"""

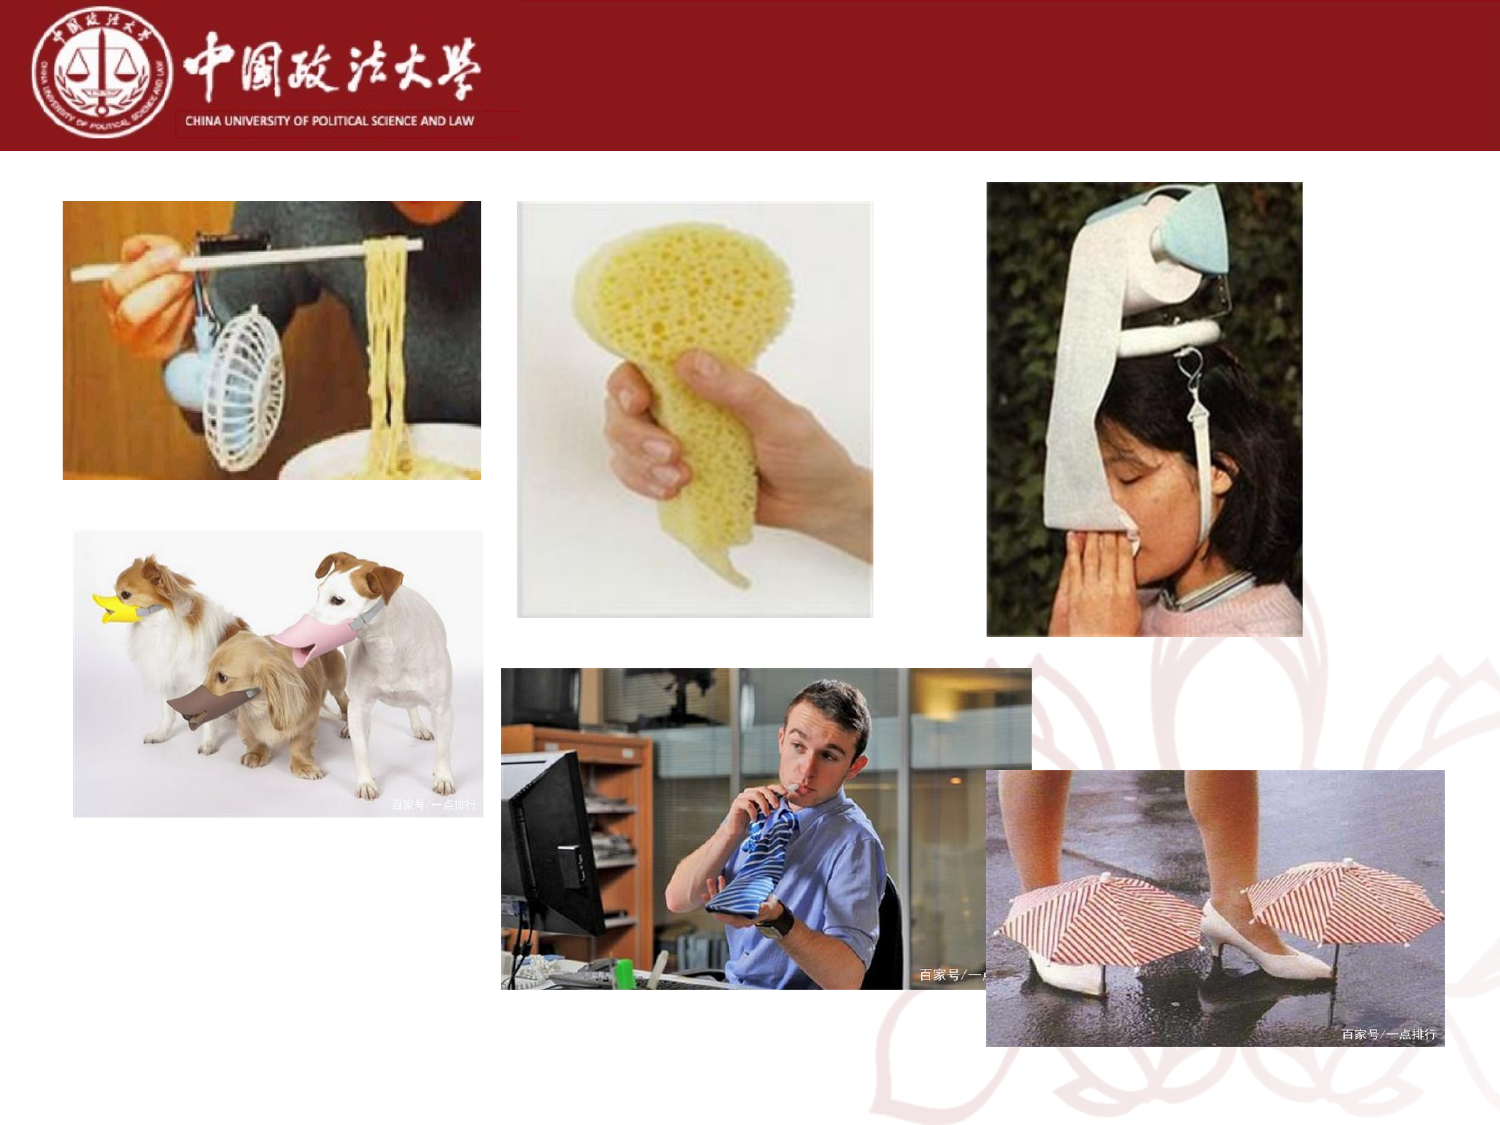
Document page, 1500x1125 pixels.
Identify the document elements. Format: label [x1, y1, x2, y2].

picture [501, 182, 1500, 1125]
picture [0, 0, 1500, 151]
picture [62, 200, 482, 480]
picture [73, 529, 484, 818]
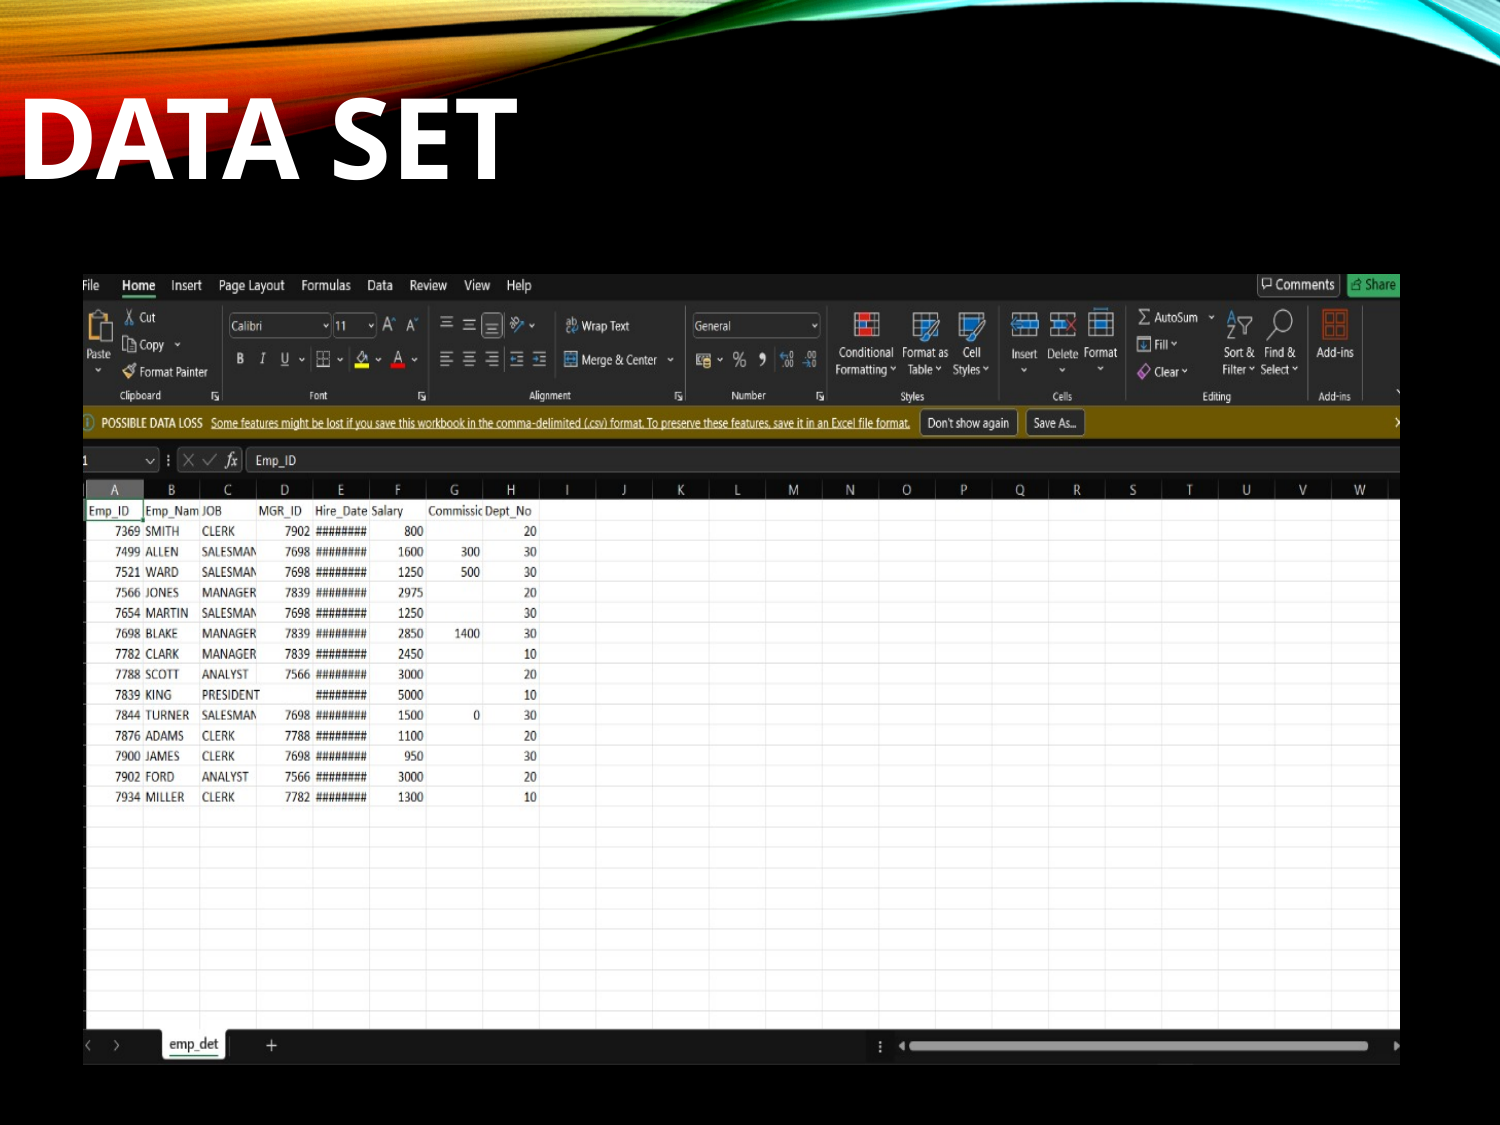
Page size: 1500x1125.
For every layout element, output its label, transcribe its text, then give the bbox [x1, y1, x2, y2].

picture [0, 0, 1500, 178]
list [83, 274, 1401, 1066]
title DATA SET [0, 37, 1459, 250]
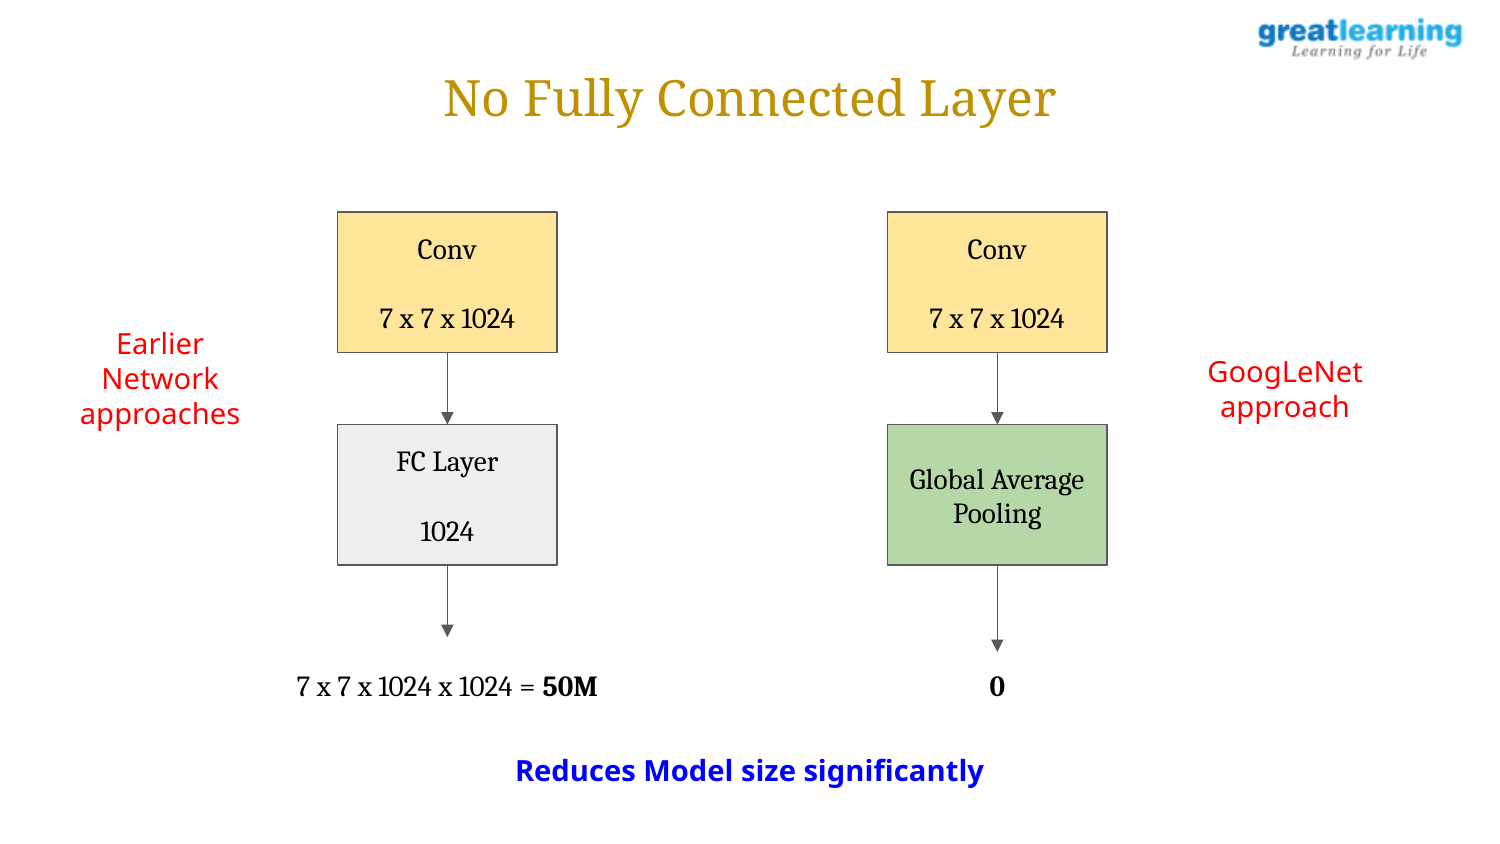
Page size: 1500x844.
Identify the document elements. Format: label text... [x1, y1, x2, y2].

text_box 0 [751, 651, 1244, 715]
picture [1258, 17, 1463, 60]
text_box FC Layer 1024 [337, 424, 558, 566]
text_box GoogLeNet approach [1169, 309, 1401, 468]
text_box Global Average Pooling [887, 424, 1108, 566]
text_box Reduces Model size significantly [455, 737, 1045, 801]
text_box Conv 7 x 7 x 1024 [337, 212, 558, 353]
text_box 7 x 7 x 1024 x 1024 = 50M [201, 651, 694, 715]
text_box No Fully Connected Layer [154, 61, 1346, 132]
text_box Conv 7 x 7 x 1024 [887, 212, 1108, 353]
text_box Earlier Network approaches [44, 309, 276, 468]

"""

INSTRUCTIONS TO FOLLOW
Print only the lines from the first line of the data above through the one containing "Page size: 1500x844.", exactly as they are, with pictures omitted.

TASK RESULT
Document page, 1500x1125 pixels.
Identify the document elements. Format: label [x1, y1, x2, y2].

picture [501, 182, 1500, 1125]
picture [0, 0, 1500, 151]
picture [62, 200, 482, 480]
picture [73, 529, 484, 818]
Page size: 1500x1125.
For every layout element, output its label, transcribe its text, then give the bbox [x1, y1, x2, y2].

picture [0, 0, 1500, 178]
list [83, 274, 1401, 1066]
title DATA SET [0, 37, 1459, 250]
Page size: 1500x844.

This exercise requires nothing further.